What are other benefits of GPMP?
A GPCCMP will give you access to the following allied healthcare providers with a Medical Referral :
physiotherapists
podiatrists
chiropractors
dietitians
exercise physiologists
psychologists
mental health workers
diabetes educators
occupational therapists
osteopaths
speech pathologists
audiologists
Aboriginal health workers or Aboriginal and Torres Strait Islander health practitioners
Patients can use up to 5 services per calendar year for these services and claim the Medicare rebate , currently set at $61.80 per session,
Chronic Condition Management
What is a Chronic Condition?
A chronic condition is a medical problem that is present or likely to be present for 6 months or longer.
This includes, but isn’t limited to, conditions such as diabetes, asthma, high blood pressure, osteoporosis, kidney and liver disease, heart conditions, fatty liver, eczema, asthma.
What is a Chronic Disease Management Plan?
A GP Chronic Condition Management Plan (GPCCMP) is a document done by your usual GP, outlining the management of your chronic condition.
The purpose of a GPCCMP is to work together with your doctor to outline your chronic health conditions, identify specific health needs and management goals and then co-ordinate your care.
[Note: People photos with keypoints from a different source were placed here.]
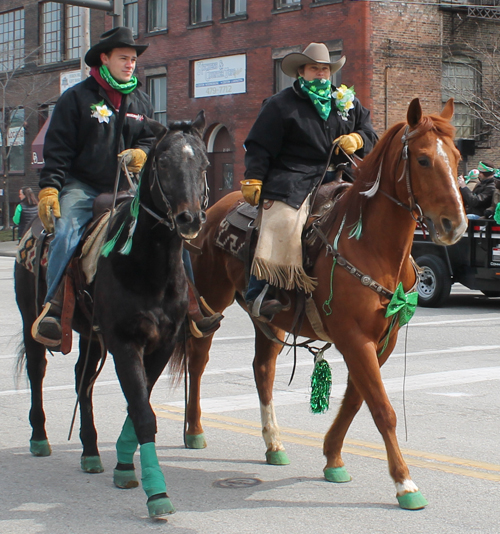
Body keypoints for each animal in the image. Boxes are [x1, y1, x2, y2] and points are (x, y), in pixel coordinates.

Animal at [14, 112, 209, 520]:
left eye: (203, 163)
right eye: (162, 162)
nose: (190, 218)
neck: (146, 264)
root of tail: (31, 229)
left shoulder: (161, 344)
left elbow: (139, 405)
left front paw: (122, 464)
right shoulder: (124, 342)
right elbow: (143, 412)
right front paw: (156, 493)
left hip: (91, 337)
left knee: (82, 381)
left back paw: (90, 451)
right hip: (30, 321)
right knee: (37, 372)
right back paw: (39, 437)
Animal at [186, 98, 466, 512]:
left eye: (458, 157)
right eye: (423, 159)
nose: (455, 225)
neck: (372, 247)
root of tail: (216, 207)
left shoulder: (382, 341)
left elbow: (355, 400)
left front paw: (333, 457)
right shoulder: (354, 338)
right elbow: (382, 408)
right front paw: (404, 483)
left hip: (269, 320)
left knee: (263, 370)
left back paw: (274, 443)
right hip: (211, 301)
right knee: (199, 359)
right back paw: (193, 430)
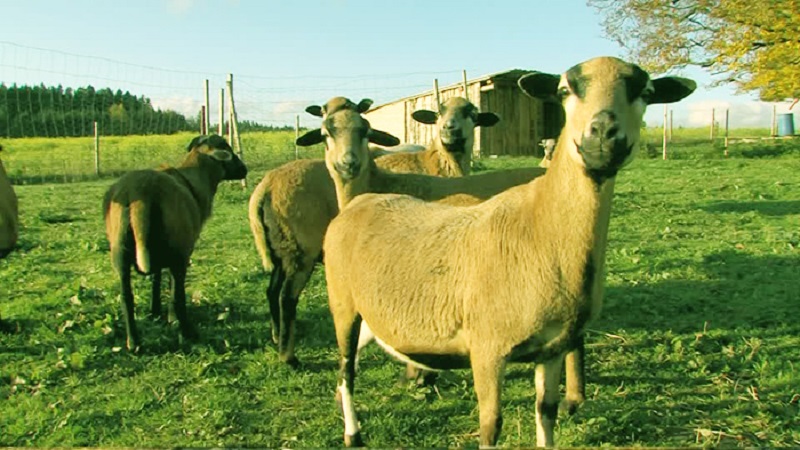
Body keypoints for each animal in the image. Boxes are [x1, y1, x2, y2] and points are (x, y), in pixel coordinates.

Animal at [103, 134, 247, 352]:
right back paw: (187, 333)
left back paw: (134, 343)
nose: (244, 169)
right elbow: (173, 288)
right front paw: (171, 318)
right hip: (179, 249)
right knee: (178, 294)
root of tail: (141, 192)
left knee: (126, 297)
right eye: (227, 150)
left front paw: (155, 312)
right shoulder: (183, 251)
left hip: (120, 250)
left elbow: (155, 279)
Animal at [322, 56, 696, 446]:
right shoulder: (487, 349)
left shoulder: (552, 348)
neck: (542, 231)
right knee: (345, 369)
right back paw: (353, 434)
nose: (603, 134)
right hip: (342, 303)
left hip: (370, 311)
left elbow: (545, 411)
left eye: (647, 93)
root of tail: (358, 203)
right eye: (564, 90)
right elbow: (491, 426)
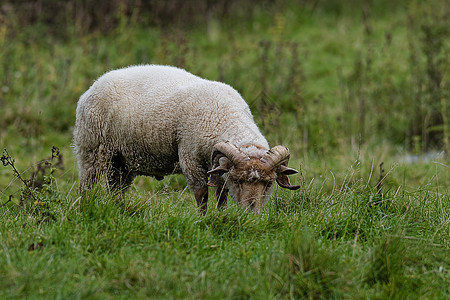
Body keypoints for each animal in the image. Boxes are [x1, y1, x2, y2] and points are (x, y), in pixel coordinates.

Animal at [73, 64, 298, 212]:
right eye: (237, 180)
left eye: (268, 183)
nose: (252, 213)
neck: (226, 117)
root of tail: (94, 85)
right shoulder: (190, 159)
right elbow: (202, 195)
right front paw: (204, 220)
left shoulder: (217, 166)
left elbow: (221, 197)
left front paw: (222, 217)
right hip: (91, 150)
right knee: (86, 186)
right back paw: (85, 208)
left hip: (121, 162)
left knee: (116, 190)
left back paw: (119, 211)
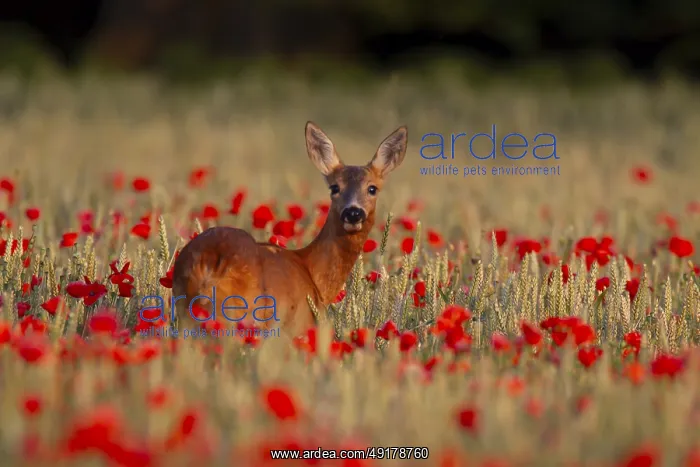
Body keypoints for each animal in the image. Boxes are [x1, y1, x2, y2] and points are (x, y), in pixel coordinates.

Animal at [171, 121, 408, 338]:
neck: (312, 272)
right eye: (334, 187)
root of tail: (209, 262)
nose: (353, 213)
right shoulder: (298, 325)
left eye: (372, 188)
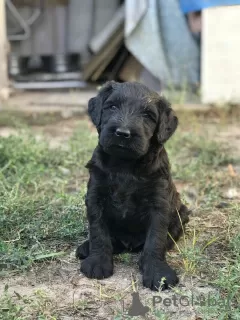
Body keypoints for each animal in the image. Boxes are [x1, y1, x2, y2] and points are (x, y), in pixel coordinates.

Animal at [76, 81, 189, 292]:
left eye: (148, 115)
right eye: (112, 106)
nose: (122, 133)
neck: (125, 165)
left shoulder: (159, 204)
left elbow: (155, 239)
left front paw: (157, 272)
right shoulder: (95, 197)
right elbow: (98, 231)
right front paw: (97, 262)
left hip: (181, 213)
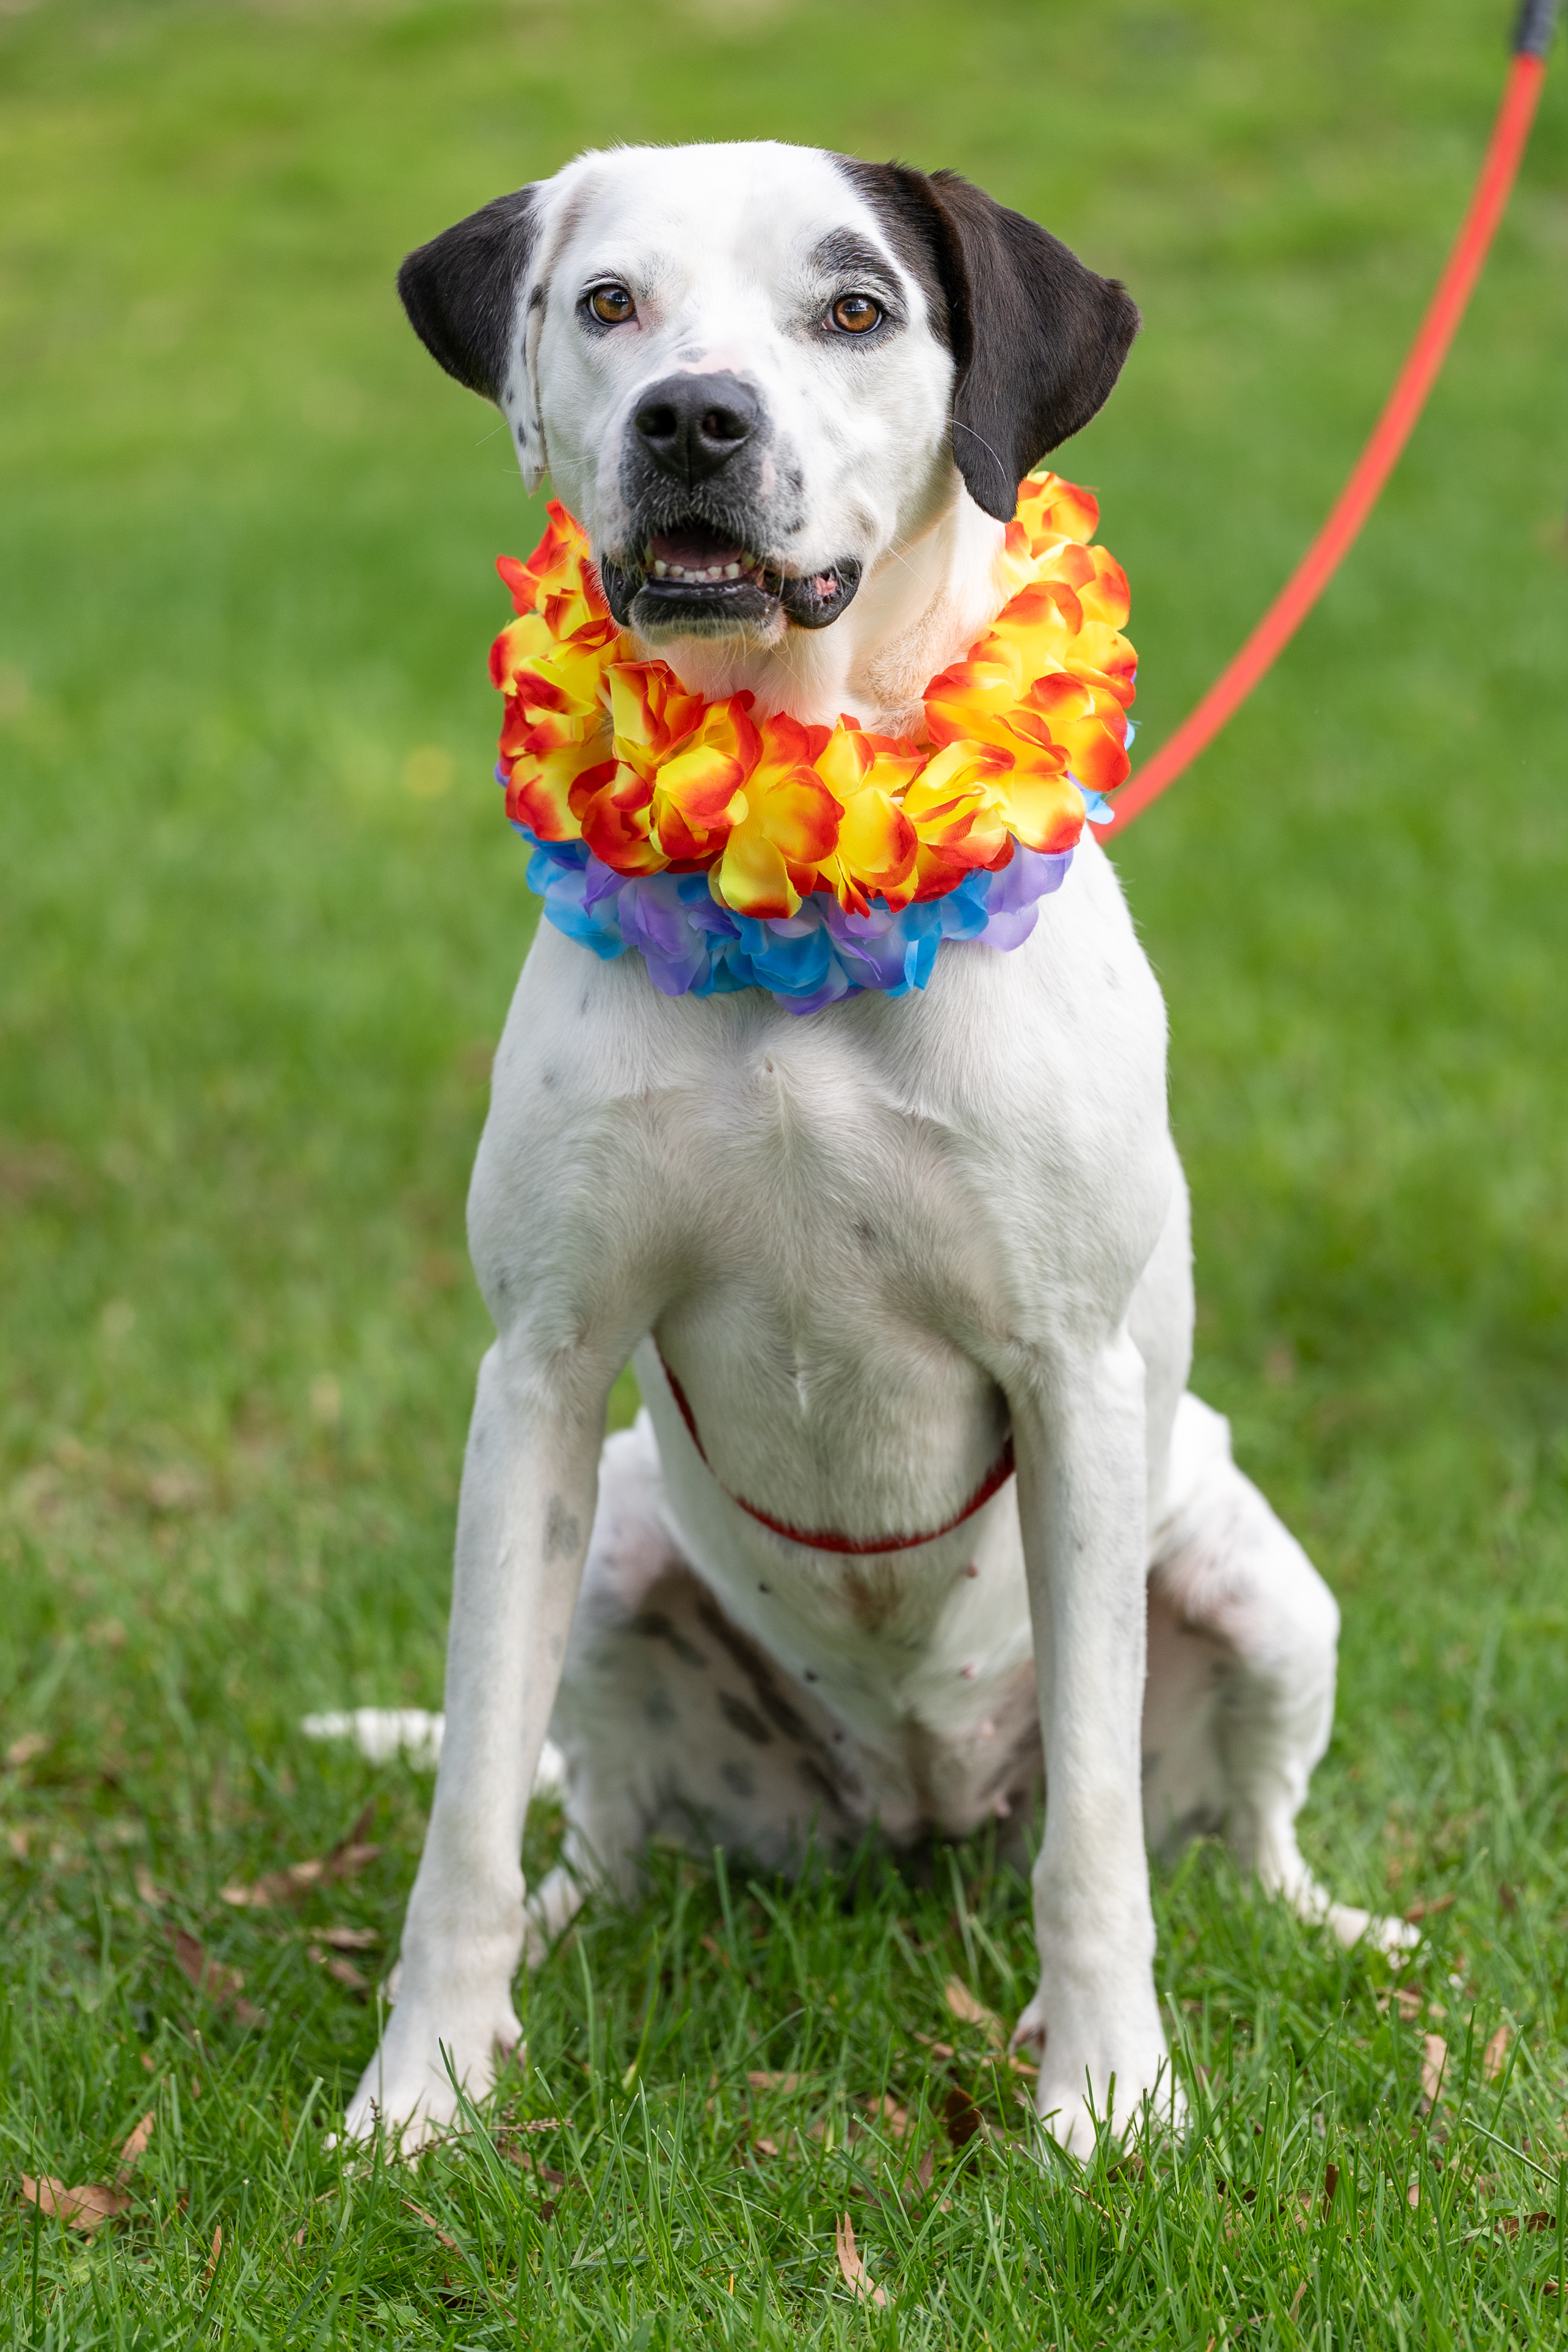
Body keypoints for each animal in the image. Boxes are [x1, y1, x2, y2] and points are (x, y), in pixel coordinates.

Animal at [352, 133, 1410, 2154]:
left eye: (855, 306)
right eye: (608, 302)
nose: (694, 420)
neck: (787, 879)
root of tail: (910, 1809)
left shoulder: (1069, 1379)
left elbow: (1099, 1842)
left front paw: (1108, 2097)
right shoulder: (541, 1374)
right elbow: (463, 1821)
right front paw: (419, 2094)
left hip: (1255, 1582)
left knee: (1237, 1834)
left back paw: (1339, 1932)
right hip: (617, 1547)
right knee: (591, 1818)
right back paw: (568, 1924)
Developing a plan can empower you by identifying things you can do to achieve your health goals.
A GPCCMP provides you with ongoing care with a team of health professionals, including:
5 bulk billed visits per year from a Practice Nurse to assist you with:
blood pressure check
immunisations
medication reviews
referrals
weight monitoring
blood tests
diabetic foot checks
GPCCMPs are bulk billed and are reviewed by your usual GP every 6 months.